The maker of Mountain Dew, Doritos and Quaker Oats is not alone in the scale of the challenge it faces. According to a report released this month by climate disclosure group CDP, the companies that participate in its supply chain programme — which include PepsiCo, and collectively spend $5.5tn a year on procurement — risk falling behind on their climate aims because more than half of their suppliers lack any climate targets at all, and only one in 40 have science-based targets.
“Ambitious environmental action is not yet cascading down the supply chain,” said CDP, while warning that addressing supply chain emissions “is the only way to leverage change at the scale required”.
PepsiCo will make changes to its transport and to the coolers used for its drinks, and will also push its suppliers to switch to renewable energy. But, to achieve its emissions goals, it must also look back along its supply chain and persuade farmers who produce millions of tonnes of commodities annually to change their own practices.
When it comes to Walkers crisps, this is comparatively straightforward. While PepsiCo does not own potato farms, it often buys the crop directly from potato farmers, so it is piloting a scheme in the UK to process potato peelings into low-carbon fertiliser on its supplier farms. It calculates that this has the potential to reduce fertiliser emissions by about 70 per cent.
One hurdle is winning the confidence of hard-pressed farmers. “Farmers are a very conservative business community and the only way to convince them is to test and learn,” says Popovici.
But still more difficult is addressing the greenhouse gas (GHG) footprint of commodities bought from traders.
Every year, PepsiCo buys about 450,000 tonnes of palm oil — a commodity that has been blamed for deforestation.

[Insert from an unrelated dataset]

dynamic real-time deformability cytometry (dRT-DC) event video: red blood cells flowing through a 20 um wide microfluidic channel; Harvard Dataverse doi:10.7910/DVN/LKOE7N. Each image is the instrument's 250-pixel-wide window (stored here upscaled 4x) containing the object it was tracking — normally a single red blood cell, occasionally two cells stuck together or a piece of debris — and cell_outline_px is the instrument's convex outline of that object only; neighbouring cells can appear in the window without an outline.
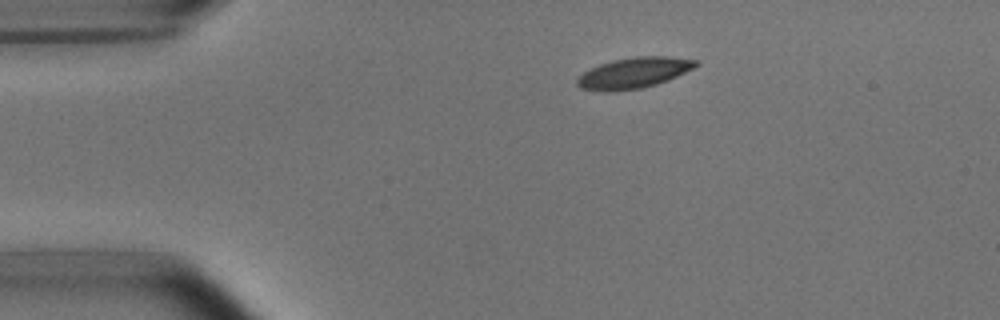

Now, increased efforts are being made to enable the traceability of the crop through groups such as the Roundtable on Sustainable Palm Oil.
Popovici says PepsiCo wants similar mechanisms to develop for other commodities, and is trying to use its scale as a supplier to push for change.
At the same time, the group wants to cut 3mn tonnes of GHG emissions by introducing regenerative farming practices — such as measures to enhance soil health — across 7mn acres, an area it says is equivalent to its whole agricultural footprint. This will be partly achieved through a network of more than 350 “demonstration farms”, and the project will be monitored by an independent group.
Such projects, sometimes known as “insets”, are preferred to carbon offsets — which consist of closer emission reduction or sequestration projects, such as tree planting, outside a company’s own value chain — because they combat emissions to their source.
In northern Illinois, for example, PepsiCo and ingredients group Ingredion are working with the Soil and Water Outcomes Fund, which pays farmers for switching to greener farming methods such as no-till cultivation and cover crops, to target 20,000 acres of land.
But that will need to scale up rapidly if PepsiCo is to reach its goals — at the same time as addressing other urgent societal issues, such as plastic pollution and obesity.
“To try to move these practices on to a very fragmented supplier base is a bit harder . . . we need to signal to the farmers that there will be a market for products that are produced differently,” says Popovici. “There are only eight harvest cycles until 2030 — that’s not so many.”